Rodney Milnes (Chairman)

has been associated with Opera since 1971, as contributor, Associate Editor under Harold Rosenthal, and Editor from 1986-99. He was opera critic for the Spectator (1970-90) and The Times (1992-2002), and for many years a regular contributor to BBC Radio 3. His opera translations include Tannhäuser, Rusalka and Janácek's Osud. He still enjoys going to the opera.

Roger Parker

teaches at King's College London. He specialises in 19th-century Italian opera, about which he has written a number of books and many articles.

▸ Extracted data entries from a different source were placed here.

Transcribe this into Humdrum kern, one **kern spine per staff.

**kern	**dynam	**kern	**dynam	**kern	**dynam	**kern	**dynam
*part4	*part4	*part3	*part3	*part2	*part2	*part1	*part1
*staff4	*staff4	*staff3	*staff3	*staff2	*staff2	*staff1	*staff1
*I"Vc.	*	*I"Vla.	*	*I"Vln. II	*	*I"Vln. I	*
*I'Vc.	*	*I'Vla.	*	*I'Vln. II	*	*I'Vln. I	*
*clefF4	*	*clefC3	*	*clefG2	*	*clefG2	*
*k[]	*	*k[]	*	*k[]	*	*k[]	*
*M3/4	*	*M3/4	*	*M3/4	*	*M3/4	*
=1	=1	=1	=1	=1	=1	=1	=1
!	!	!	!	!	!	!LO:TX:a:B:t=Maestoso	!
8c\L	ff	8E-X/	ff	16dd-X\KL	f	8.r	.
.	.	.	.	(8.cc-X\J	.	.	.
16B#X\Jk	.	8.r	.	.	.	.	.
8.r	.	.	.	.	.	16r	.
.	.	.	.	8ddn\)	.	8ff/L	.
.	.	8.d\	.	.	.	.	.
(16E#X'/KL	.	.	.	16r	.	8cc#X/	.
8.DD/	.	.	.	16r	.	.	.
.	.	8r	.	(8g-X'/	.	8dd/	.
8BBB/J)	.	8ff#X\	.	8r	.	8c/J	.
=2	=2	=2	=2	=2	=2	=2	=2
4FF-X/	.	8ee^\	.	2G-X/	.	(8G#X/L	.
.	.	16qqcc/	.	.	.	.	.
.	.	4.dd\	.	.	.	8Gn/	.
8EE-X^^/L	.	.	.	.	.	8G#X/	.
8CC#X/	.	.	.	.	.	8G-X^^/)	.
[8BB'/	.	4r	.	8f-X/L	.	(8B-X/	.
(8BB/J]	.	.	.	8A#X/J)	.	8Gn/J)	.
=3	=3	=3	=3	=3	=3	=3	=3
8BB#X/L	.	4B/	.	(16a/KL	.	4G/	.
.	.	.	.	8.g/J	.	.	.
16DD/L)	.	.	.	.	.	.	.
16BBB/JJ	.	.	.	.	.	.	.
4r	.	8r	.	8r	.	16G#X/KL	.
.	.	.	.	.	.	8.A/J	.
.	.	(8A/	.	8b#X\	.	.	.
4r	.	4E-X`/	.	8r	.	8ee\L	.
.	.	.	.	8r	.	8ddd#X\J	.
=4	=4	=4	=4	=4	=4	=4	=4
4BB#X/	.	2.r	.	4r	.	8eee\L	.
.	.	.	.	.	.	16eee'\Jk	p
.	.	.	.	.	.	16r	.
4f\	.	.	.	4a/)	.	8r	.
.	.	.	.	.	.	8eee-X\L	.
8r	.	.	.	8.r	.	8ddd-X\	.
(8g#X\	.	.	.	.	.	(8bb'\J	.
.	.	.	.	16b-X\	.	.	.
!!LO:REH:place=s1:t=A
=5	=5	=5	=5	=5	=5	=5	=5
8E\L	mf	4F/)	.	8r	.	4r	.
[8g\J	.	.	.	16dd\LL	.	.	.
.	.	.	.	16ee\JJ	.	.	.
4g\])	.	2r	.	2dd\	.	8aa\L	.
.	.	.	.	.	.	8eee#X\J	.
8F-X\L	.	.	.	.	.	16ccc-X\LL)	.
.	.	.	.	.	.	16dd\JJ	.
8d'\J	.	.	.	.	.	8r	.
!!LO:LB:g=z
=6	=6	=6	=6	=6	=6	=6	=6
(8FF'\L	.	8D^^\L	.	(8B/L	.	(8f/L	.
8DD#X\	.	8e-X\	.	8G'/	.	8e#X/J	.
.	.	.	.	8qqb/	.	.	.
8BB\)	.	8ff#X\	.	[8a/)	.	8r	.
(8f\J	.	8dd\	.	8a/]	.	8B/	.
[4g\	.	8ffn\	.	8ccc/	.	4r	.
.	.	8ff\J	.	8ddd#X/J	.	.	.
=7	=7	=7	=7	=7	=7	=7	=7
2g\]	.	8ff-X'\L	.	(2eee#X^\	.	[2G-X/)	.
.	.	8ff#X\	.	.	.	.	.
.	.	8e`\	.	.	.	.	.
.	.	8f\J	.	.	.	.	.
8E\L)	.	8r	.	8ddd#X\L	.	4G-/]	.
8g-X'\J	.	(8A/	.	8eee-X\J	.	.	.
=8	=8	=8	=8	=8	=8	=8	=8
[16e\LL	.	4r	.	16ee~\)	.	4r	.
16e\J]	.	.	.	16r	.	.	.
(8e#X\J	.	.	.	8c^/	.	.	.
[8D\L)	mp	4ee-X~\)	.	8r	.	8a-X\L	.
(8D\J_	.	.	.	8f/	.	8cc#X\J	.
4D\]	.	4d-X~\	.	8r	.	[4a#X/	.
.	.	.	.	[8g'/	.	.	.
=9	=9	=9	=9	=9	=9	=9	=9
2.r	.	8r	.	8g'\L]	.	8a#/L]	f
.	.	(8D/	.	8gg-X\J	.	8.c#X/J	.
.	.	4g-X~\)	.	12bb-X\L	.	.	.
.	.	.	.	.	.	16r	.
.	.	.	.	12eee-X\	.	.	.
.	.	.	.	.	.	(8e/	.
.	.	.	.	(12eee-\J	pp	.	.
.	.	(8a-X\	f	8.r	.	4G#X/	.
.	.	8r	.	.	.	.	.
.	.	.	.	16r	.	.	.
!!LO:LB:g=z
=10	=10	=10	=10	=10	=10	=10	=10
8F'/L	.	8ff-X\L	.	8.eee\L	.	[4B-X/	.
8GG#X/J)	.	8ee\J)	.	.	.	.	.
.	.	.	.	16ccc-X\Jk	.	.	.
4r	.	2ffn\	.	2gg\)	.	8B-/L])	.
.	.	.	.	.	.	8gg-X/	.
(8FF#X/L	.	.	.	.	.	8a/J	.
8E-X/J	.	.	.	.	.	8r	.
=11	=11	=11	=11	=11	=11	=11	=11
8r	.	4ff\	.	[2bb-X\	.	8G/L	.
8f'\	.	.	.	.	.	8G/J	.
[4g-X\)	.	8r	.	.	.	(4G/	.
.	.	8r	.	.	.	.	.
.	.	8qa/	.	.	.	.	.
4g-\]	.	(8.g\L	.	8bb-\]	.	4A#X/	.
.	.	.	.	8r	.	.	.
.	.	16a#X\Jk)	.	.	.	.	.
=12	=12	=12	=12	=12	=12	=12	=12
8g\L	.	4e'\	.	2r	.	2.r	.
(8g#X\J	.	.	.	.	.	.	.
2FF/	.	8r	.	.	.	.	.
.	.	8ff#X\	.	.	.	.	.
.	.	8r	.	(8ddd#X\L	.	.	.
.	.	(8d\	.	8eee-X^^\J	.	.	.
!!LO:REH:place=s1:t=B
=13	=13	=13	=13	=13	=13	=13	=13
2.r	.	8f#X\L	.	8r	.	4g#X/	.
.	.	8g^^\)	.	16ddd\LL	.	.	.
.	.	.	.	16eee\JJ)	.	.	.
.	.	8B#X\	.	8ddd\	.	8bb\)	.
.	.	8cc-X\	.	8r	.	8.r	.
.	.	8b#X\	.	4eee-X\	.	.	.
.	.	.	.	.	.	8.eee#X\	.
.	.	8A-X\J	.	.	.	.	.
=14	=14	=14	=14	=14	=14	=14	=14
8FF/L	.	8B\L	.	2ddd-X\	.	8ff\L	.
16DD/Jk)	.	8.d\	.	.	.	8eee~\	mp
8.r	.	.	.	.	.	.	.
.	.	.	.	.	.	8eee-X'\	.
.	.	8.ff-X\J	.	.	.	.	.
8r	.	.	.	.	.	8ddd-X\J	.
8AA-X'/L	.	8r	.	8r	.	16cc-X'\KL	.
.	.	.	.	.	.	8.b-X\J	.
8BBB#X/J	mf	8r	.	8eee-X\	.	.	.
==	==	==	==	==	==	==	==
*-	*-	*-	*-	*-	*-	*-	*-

He was founding co-editor of the Cambridge Opera Journal, and remains co-General Editor of the Donizetti Critical Edition, published by Ricordi.

Andrew Porter

began writing for Opera in 1953. He has been music critic of the Financial Times (1953-72), The New Yorker (1972-92), the Observer (1992-97), and The Times Literary Supplement (from 1997); has translated 37 operas for the ENO, Glyndebourne, NYCO, St Louis, etc (ten by Mozart, eight by Verdi, six by Wagner); has directed operas at Bloomington, Indiana (The Seraglio, Tamerlane, The Rake's Progress), for Seattle Opera (The Force of Destiny), and in Carnegie Hall (Orlando, Semele, Capriccio semi-stagings); and was librettist for John Eaton's The Tempest and Bright Sheng's The Song of Majnun. Main publications: Verdi's Macbeth: a Sourcebook (with David Rosen); The Ring, The Magic Flute (translations); five volumes of collected New Yorker reviews.